[Items from a dataset]
↓↓↓
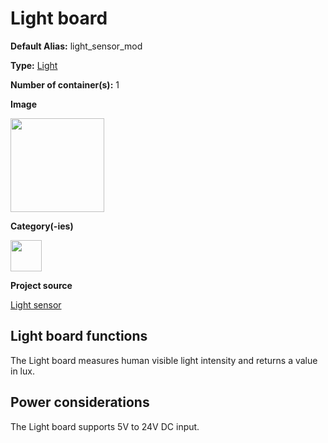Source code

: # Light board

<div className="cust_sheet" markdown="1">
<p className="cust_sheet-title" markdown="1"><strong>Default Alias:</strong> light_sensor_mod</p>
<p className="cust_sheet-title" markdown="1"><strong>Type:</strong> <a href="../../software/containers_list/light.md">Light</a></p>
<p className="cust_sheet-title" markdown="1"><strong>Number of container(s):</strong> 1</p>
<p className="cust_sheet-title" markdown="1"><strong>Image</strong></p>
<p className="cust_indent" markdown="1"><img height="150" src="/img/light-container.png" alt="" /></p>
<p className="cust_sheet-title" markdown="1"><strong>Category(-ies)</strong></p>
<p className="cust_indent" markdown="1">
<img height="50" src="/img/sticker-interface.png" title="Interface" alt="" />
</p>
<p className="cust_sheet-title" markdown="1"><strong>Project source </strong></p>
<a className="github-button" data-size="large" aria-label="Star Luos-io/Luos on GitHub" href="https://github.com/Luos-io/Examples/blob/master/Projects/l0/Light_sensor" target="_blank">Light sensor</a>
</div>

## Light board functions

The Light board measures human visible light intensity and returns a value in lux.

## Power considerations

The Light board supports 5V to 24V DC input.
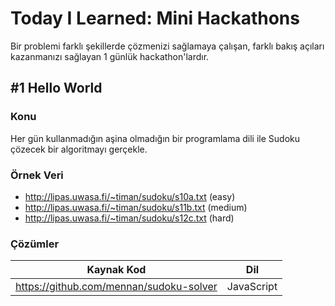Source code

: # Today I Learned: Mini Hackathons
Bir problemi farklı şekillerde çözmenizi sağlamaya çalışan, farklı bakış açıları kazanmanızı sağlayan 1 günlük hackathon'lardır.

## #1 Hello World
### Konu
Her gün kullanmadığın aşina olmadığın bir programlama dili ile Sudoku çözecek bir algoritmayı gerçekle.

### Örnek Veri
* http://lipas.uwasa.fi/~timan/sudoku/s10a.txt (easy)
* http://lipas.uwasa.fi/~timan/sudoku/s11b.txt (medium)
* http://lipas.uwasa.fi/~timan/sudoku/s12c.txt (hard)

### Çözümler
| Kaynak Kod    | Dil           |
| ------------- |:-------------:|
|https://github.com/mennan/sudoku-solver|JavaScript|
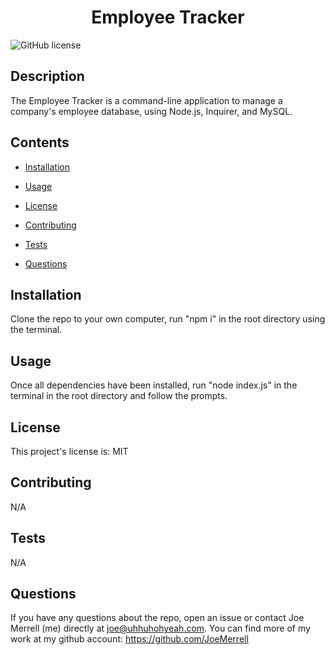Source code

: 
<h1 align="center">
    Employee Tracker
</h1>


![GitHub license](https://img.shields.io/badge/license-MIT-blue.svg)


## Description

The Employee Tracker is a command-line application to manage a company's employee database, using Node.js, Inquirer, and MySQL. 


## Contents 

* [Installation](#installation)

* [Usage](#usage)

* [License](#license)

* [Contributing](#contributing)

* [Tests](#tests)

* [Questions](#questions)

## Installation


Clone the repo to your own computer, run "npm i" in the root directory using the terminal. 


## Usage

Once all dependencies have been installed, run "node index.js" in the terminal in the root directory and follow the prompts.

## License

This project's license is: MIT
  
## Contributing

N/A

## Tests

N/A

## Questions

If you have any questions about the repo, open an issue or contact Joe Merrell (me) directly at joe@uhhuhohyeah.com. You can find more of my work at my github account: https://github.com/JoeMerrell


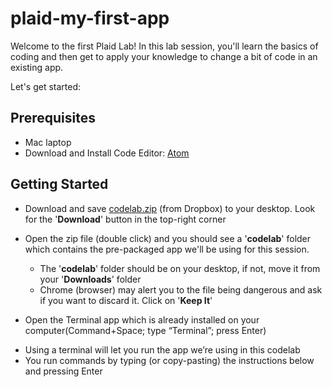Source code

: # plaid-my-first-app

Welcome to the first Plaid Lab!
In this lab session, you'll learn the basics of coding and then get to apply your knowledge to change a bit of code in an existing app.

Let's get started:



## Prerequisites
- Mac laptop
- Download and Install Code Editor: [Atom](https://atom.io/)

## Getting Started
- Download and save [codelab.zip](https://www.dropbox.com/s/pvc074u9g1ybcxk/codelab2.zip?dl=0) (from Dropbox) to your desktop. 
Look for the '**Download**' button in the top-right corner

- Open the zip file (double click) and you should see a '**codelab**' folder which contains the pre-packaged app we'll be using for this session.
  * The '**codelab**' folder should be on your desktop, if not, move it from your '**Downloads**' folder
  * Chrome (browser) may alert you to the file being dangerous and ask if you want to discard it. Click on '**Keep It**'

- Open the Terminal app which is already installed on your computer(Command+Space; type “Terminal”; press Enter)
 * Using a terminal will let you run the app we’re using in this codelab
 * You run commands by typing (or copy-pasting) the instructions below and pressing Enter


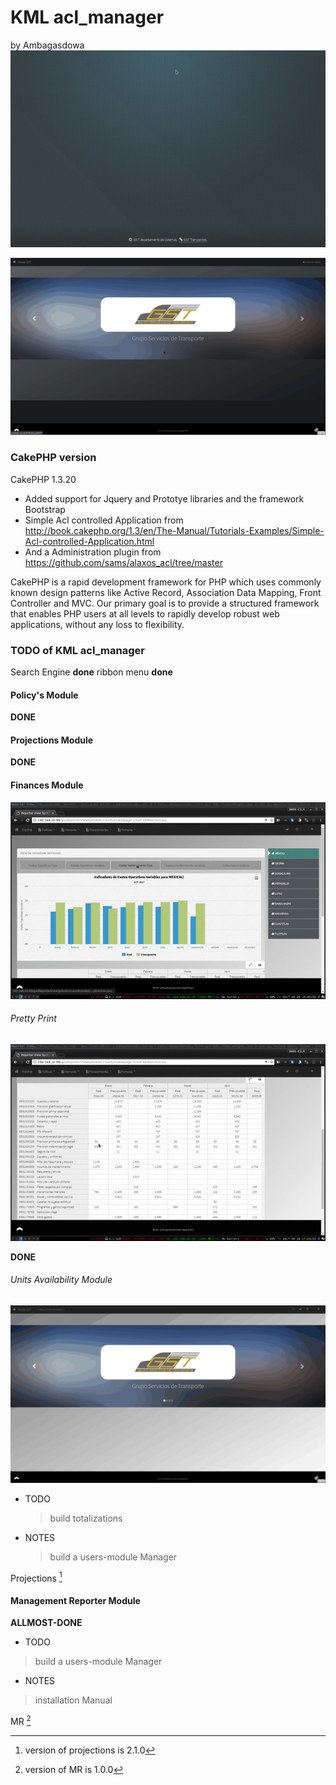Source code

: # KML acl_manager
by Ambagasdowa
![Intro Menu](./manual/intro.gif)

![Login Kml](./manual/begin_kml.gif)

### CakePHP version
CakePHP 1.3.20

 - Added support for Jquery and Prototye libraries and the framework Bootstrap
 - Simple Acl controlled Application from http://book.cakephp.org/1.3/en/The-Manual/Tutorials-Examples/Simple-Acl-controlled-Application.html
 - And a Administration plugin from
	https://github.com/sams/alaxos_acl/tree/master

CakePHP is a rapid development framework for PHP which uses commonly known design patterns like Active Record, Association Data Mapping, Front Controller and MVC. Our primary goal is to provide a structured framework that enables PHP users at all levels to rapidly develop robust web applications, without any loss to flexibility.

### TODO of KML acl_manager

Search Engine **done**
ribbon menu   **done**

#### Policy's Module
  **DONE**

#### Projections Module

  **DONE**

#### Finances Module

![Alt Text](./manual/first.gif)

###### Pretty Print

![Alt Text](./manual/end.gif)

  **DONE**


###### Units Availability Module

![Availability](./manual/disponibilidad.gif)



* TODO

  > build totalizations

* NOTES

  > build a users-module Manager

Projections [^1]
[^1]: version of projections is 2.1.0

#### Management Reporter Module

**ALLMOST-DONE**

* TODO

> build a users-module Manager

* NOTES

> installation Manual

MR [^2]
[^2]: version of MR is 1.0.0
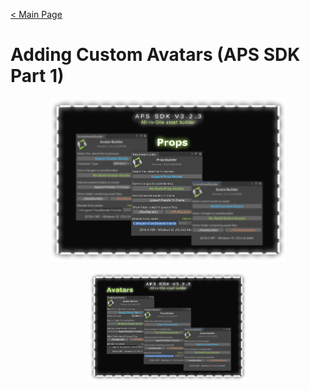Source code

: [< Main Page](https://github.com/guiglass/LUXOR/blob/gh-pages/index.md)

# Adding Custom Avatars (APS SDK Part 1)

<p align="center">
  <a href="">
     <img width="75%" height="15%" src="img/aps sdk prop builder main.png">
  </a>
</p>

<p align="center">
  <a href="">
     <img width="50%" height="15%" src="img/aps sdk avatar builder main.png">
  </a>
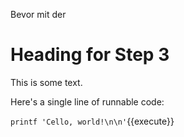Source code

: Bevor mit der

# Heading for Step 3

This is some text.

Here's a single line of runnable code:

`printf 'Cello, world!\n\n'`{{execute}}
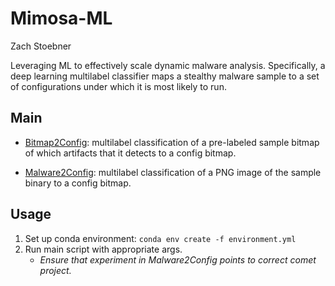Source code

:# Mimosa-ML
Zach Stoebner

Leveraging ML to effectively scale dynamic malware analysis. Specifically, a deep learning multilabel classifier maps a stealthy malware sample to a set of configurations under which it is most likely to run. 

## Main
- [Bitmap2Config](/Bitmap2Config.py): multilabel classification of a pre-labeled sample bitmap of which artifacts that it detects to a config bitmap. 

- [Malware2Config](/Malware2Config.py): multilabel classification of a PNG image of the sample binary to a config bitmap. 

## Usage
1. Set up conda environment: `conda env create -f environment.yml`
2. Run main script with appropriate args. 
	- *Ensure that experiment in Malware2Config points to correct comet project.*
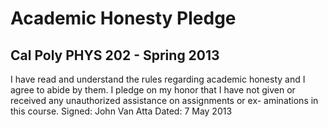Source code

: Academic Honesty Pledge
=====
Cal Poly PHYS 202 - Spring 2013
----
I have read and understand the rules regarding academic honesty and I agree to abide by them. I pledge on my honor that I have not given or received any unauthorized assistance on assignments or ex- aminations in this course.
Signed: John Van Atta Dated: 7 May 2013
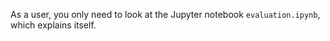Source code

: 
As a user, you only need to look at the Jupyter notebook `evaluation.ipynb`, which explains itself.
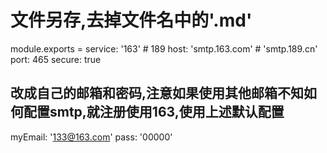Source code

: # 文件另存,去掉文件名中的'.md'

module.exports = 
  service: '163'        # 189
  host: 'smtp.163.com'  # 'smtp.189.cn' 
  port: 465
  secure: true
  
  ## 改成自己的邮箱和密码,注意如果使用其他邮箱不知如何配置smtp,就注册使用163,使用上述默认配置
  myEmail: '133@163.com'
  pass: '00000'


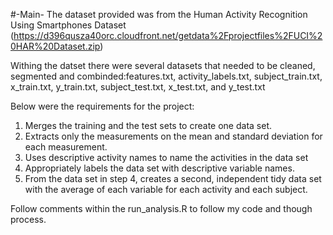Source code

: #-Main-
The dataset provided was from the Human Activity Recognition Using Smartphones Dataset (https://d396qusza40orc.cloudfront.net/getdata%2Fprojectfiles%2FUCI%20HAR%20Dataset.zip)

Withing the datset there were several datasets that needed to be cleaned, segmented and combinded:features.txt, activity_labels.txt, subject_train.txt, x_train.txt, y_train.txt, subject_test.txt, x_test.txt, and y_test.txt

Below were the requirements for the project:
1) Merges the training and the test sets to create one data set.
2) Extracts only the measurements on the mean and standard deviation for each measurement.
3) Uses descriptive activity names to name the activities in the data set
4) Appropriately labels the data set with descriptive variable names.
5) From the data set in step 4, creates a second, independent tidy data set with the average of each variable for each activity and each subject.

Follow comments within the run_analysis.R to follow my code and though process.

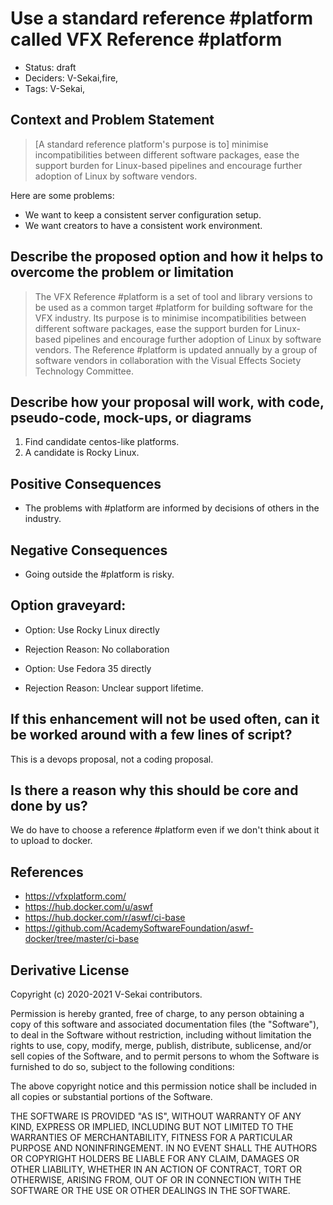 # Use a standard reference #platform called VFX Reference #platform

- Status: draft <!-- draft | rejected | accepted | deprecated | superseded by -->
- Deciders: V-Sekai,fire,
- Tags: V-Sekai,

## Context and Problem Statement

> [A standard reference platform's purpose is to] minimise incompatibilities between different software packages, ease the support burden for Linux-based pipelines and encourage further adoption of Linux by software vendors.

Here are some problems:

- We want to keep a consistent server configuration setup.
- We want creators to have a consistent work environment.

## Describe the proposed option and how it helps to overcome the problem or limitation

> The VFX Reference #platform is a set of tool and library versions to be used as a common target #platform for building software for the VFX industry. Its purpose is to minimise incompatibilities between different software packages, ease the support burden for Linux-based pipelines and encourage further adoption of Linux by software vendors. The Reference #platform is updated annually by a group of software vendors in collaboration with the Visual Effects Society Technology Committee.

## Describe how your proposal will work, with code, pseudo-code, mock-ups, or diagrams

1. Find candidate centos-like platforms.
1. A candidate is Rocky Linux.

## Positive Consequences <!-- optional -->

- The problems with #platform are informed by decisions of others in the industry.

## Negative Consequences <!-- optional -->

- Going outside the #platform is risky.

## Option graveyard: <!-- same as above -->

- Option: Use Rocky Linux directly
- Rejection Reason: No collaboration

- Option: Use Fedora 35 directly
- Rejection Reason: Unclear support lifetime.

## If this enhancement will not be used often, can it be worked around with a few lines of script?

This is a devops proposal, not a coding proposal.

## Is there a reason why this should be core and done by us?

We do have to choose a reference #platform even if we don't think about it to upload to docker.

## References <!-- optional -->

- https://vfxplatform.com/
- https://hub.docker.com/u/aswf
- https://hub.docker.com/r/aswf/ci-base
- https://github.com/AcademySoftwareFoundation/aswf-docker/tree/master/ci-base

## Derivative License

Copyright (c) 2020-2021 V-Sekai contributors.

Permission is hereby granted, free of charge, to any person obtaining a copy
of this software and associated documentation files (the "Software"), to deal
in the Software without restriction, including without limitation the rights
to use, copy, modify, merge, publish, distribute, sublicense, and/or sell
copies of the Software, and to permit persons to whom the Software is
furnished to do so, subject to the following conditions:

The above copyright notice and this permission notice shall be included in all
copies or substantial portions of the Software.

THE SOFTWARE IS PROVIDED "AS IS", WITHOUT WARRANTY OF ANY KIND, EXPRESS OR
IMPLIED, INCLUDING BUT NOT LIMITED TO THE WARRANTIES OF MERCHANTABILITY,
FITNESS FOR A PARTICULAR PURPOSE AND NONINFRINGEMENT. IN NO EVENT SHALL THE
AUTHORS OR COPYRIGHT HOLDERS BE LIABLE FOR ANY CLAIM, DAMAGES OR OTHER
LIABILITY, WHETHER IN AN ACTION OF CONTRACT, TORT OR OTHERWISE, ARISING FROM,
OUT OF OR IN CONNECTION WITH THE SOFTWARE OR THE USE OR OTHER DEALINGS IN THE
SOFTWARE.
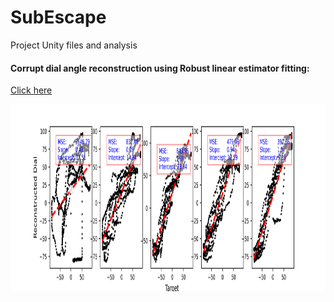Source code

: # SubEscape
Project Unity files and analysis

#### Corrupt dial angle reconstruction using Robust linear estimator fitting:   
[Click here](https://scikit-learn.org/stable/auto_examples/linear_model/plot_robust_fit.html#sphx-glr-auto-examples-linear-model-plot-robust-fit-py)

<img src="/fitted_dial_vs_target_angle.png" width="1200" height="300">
↑↑↑
[Task to carry out] Once you have counted the lines above that contain "title", give that number alone.

[Expected answer] 7